Molte società (PWC, Ernst & Young, KPMG), definite system integrator, hanno ceduto la consulenza di direzione a società informatiche. Tali avvenimenti sono dovuti alla crisi del settore della consulenza direzionale o al crollo o contenimento della domanda di tecnologie informatiche?Esiste prima di tutto un problema etico: una società di revisione non può controllare i " comportamenti" e fornire la cura ed i regolamenti, per quanto troppo spesso aggirati, lo dicono con chiarezza. D'altronde ci sono state di recente molte evidenze su scorrettezze compiute da società di revisione!Inoltre dal 2001, dopo gli anni di vacche grasse con euro ed anno 2000, e' iniziata una profonda crisi di mercato, che e' stata amplificata dalla borsa, per le aziende hi-tech ed e' poi passata alle società di consulenza ed informatiche.Il detto "grande e' bello" non sempre si può applicare con facilità ed una fusione di società (consulenza ed informatica hanno due anime ... forse complementari ma diverse!), in una condizione di turbolenza di mercato, presuppone una "visione" e "capacità manageriale". Nella mia carriera ho conosciuto molti consulenti bravissimi e tecnici eccellenti, ma ho trovato nelle aziende una maggiore capacità manageriale. Per mettere insieme due società in un momento di crisi non basta fare un nuovo organigramma, in un ragionevole compromesso con i precedenti ruoli!
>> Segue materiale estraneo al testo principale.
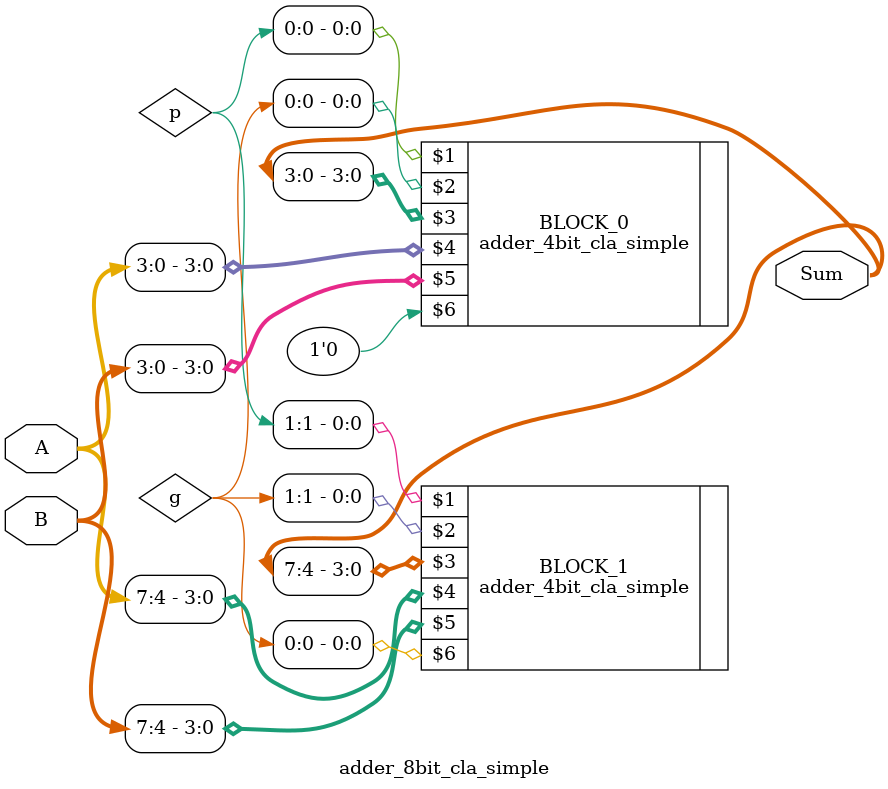
<source format=v>
/* A simple 8-bit carry look ahead adder
 * Only adds.
 *
 * wchen329@wisc.edu
 */
module adder_8bit_cla_simple(Sum, A, B);
	output [7:0] Sum;
	input [7:0] A, B;

	// The propagate and generate signal for each block
	wire [1:0] p, g;
	
	// Add A, B together, calculate operation
	adder_4bit_cla_simple BLOCK_0 (p[0], g[0], Sum[3:0], A[3:0], B[3:0], 1'b0);
	adder_4bit_cla_simple BLOCK_1 (p[1], g[1], Sum[7:4], A[7:4], B[7:4], g[0]);

endmodule
</source>
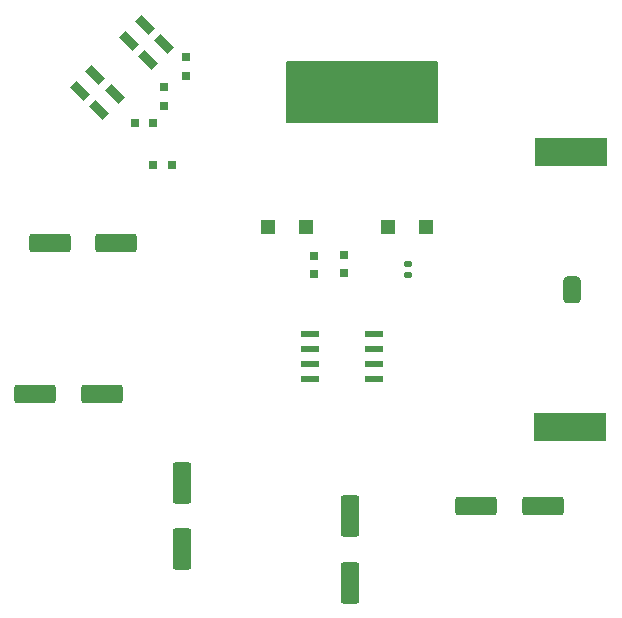
<source format=gbr>
%TF.GenerationSoftware,KiCad,Pcbnew,(6.0.5)*%
%TF.CreationDate,2023-06-02T13:35:43-04:00*%
%TF.ProjectId,Robocat Pin,526f626f-6361-4742-9050-696e2e6b6963,rev?*%
%TF.SameCoordinates,Original*%
%TF.FileFunction,Soldermask,Bot*%
%TF.FilePolarity,Negative*%
%FSLAX46Y46*%
G04 Gerber Fmt 4.6, Leading zero omitted, Abs format (unit mm)*
G04 Created by KiCad (PCBNEW (6.0.5)) date 2023-06-02 13:35:43*
%MOMM*%
%LPD*%
G01*
G04 APERTURE LIST*
G04 Aperture macros list*
%AMRoundRect*
0 Rectangle with rounded corners*
0 $1 Rounding radius*
0 $2 $3 $4 $5 $6 $7 $8 $9 X,Y pos of 4 corners*
0 Add a 4 corners polygon primitive as box body*
4,1,4,$2,$3,$4,$5,$6,$7,$8,$9,$2,$3,0*
0 Add four circle primitives for the rounded corners*
1,1,$1+$1,$2,$3*
1,1,$1+$1,$4,$5*
1,1,$1+$1,$6,$7*
1,1,$1+$1,$8,$9*
0 Add four rect primitives between the rounded corners*
20,1,$1+$1,$2,$3,$4,$5,0*
20,1,$1+$1,$4,$5,$6,$7,0*
20,1,$1+$1,$6,$7,$8,$9,0*
20,1,$1+$1,$8,$9,$2,$3,0*%
%AMRotRect*
0 Rectangle, with rotation*
0 The origin of the aperture is its center*
0 $1 length*
0 $2 width*
0 $3 Rotation angle, in degrees counterclockwise*
0 Add horizontal line*
21,1,$1,$2,0,0,$3*%
G04 Aperture macros list end*
%ADD10C,0.150000*%
%ADD11RoundRect,0.140000X-0.170000X0.140000X-0.170000X-0.140000X0.170000X-0.140000X0.170000X0.140000X0*%
%ADD12R,1.550000X0.600000*%
%ADD13RoundRect,0.250000X-1.500000X-0.550000X1.500000X-0.550000X1.500000X0.550000X-1.500000X0.550000X0*%
%ADD14R,0.800000X0.650000*%
%ADD15R,0.650000X0.800000*%
%ADD16RoundRect,0.250000X1.500000X0.550000X-1.500000X0.550000X-1.500000X-0.550000X1.500000X-0.550000X0*%
%ADD17R,1.151300X1.250000*%
%ADD18RoundRect,0.381000X-0.381000X0.762000X-0.381000X-0.762000X0.381000X-0.762000X0.381000X0.762000X0*%
%ADD19R,6.100000X2.400000*%
%ADD20RoundRect,0.250000X0.550000X-1.500000X0.550000X1.500000X-0.550000X1.500000X-0.550000X-1.500000X0*%
%ADD21RotRect,0.800000X1.600000X45.000000*%
G04 APERTURE END LIST*
D10*
X47625000Y-38735000D02*
X60325000Y-38735000D01*
X60325000Y-38735000D02*
X60325000Y-33655000D01*
X60325000Y-33655000D02*
X47625000Y-33655000D01*
X47625000Y-33655000D02*
X47625000Y-38735000D01*
G36*
X47625000Y-38735000D02*
G01*
X60325000Y-38735000D01*
X60325000Y-33655000D01*
X47625000Y-33655000D01*
X47625000Y-38735000D01*
G37*
D11*
%TO.C,C1*%
X57861200Y-50751800D03*
X57861200Y-51711800D03*
%TD*%
D12*
%TO.C,U1*%
X49547800Y-60477400D03*
X49547800Y-59207400D03*
X49547800Y-57937400D03*
X49547800Y-56667400D03*
X54947800Y-56667400D03*
X54947800Y-57937400D03*
X54947800Y-59207400D03*
X54947800Y-60477400D03*
%TD*%
D13*
%TO.C,C4*%
X27502200Y-48971200D03*
X33102200Y-48971200D03*
%TD*%
D14*
%TO.C,R5*%
X49885600Y-51600400D03*
X49885600Y-50050400D03*
%TD*%
%TO.C,R3*%
X39020782Y-33245464D03*
X39020782Y-34795464D03*
%TD*%
%TO.C,R2*%
X37191982Y-35810864D03*
X37191982Y-37360864D03*
%TD*%
D15*
%TO.C,R1*%
X36289982Y-42351664D03*
X37839982Y-42351664D03*
%TD*%
D16*
%TO.C,C6*%
X69246400Y-71247000D03*
X63646400Y-71247000D03*
%TD*%
D17*
%TO.C,D1*%
X49250650Y-47625000D03*
X45999350Y-47625000D03*
%TD*%
D15*
%TO.C,R4*%
X34725382Y-38795664D03*
X36275382Y-38795664D03*
%TD*%
D18*
%TO.C,BT1*%
X71691800Y-52954400D03*
D19*
X71678800Y-41300400D03*
X71551800Y-64541400D03*
%TD*%
D13*
%TO.C,C5*%
X26308400Y-61798200D03*
X31908400Y-61798200D03*
%TD*%
D20*
%TO.C,C2*%
X38709600Y-74910600D03*
X38709600Y-69310600D03*
%TD*%
D14*
%TO.C,R6*%
X52400200Y-51524200D03*
X52400200Y-49974200D03*
%TD*%
D20*
%TO.C,C3*%
X52959000Y-77730000D03*
X52959000Y-72130000D03*
%TD*%
D21*
%TO.C,SW1*%
X30037498Y-36087856D03*
X31384536Y-34740818D03*
X34258218Y-31867136D03*
X35605256Y-30520098D03*
X37221702Y-32136544D03*
X35874664Y-33483582D03*
X33000982Y-36357264D03*
X31653944Y-37704302D03*
%TD*%
D17*
%TO.C,D2*%
X59395410Y-47625000D03*
X56144110Y-47625000D03*
%TD*%
M02*

</source>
Come vede oggi ed in prospettiva l’attività di consulenza di direzione in Italia? Ritengo che dopo le dolorose "cure" ed i "ridimensionamenti", chi gestisce queste società debba individuare una nuova offerta di servizi, condivisa all'interno ed allineata alle future esigenze di mercato, come d'altronde si e' sempre fatto: la consulenza può offrire solo i servizi del domani per essere competitiva e rendere più competitivi i clienti. Deve essere individuato un nuovo percorso con una visione ampia ma concreta che aiuti le aziende a migliorare e competere e vincere le prossime sfide, che il mercato globale porrà a ritmi sempre più accelerati.